Wilkes: Adherence to a mindset that views workers and their errors as the source of problems within operations and a weak commitment to operational learning. The former drives the weakness in the latter. Rather than looking at workers as a source of variability (error) in operations that must be controlled, workers should be looked at as a source of needed adaptive capacity for successful operations. This places high importance on operational learning — the feedback received from workers. This operational learning may be reactive, as in the case of an investigation, or it may be proactive. Proactive operational learning practices include after-action reviews, post-job learning activity, open reporting practices, and work observations. Operations with robust learning practices will act on this information with urgency to improve not only the performance context of work but the defenses that mitigate the consequence of error. The best operations learn quickly, share broadly, and can affect this improvement before the next operation occurs.
Wilson: Human performance improvement often represents a new mental model for people in terms of human error, how we learn from what goes wrong, and how we support desired actions and outcomes. For that reason, the most common obstacle in achieving human performance improvement is leaders who fall back on what they are used to — retraining, making people aware, and discipline. The other common obstacle we encounter is related to time. Especially where there are schedules and deadlines to meet, there is often a feeling that there is not time to plan, not time to take a step back and try to anticipate and manage potential risk, and not time to learn. Building greater capacity to anticipate pays off in the long term, but this is often harder to measure since you don’t always know what you prevented.
Takeaways For Improvement:
- Organizations must learn to apply systems-based thinking in order to improve human and operational performance.
- Better planning to embed familiarization time and training into project planning.
- Renewed commitment to operational learning.
- Building greater capacity to anticipate and manage potential risk.

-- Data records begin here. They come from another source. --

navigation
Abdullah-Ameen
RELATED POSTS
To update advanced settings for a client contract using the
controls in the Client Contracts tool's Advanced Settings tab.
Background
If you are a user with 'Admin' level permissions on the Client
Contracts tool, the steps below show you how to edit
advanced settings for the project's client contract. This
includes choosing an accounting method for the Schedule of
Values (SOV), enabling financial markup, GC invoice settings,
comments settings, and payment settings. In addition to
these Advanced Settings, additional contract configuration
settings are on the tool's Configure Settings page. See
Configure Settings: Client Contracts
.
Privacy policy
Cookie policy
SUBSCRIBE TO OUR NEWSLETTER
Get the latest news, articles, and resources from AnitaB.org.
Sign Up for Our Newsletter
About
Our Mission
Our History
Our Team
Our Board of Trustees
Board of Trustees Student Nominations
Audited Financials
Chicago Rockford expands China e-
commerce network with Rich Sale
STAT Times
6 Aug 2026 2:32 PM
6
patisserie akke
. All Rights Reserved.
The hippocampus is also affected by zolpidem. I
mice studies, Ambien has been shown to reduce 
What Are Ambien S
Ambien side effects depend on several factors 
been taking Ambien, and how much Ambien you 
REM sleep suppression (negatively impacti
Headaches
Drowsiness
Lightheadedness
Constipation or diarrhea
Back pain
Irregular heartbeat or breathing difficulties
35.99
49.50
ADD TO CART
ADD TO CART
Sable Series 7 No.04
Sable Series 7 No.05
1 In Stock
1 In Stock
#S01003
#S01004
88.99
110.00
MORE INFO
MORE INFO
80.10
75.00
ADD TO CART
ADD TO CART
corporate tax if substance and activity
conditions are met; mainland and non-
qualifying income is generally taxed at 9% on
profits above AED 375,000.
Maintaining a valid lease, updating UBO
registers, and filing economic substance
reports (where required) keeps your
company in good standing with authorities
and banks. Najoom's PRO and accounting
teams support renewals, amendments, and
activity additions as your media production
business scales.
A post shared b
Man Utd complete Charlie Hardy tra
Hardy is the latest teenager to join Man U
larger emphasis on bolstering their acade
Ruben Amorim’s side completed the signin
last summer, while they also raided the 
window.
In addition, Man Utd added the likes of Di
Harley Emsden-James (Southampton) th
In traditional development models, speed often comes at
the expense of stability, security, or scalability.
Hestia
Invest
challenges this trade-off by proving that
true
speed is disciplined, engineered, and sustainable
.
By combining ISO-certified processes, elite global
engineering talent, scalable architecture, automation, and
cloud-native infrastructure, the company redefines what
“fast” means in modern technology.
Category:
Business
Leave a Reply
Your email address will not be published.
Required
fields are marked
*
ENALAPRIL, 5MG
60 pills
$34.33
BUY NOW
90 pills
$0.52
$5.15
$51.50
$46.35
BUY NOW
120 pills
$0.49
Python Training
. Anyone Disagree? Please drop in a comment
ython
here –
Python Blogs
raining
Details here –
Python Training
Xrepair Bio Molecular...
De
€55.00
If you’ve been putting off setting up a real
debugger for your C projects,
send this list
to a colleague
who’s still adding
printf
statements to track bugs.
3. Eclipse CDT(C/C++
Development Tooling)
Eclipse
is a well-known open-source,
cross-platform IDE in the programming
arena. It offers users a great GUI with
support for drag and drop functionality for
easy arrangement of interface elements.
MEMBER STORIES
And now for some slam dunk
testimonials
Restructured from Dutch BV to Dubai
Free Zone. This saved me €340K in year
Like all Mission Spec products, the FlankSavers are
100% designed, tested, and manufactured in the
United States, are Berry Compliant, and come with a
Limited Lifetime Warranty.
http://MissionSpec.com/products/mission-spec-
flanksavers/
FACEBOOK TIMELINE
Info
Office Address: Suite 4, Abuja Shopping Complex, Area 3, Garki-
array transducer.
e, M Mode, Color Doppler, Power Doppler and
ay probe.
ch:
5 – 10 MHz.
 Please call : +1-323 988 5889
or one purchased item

Human performance improvement requires special focus and deliberate action by management to move from an old construct of investigating error as a human failure to an new construct where error is a symptom of a problem to be understood, linked to the context in which the error took place, and it is the starting point of the investigation, not its conclusion. Systems-based thinking at an organizational level is required to achieve improvements in human performance. And, importantly, operational learning should take on greater meaning with companies and or unit operations seeking to improve not just human performance, but overall performance.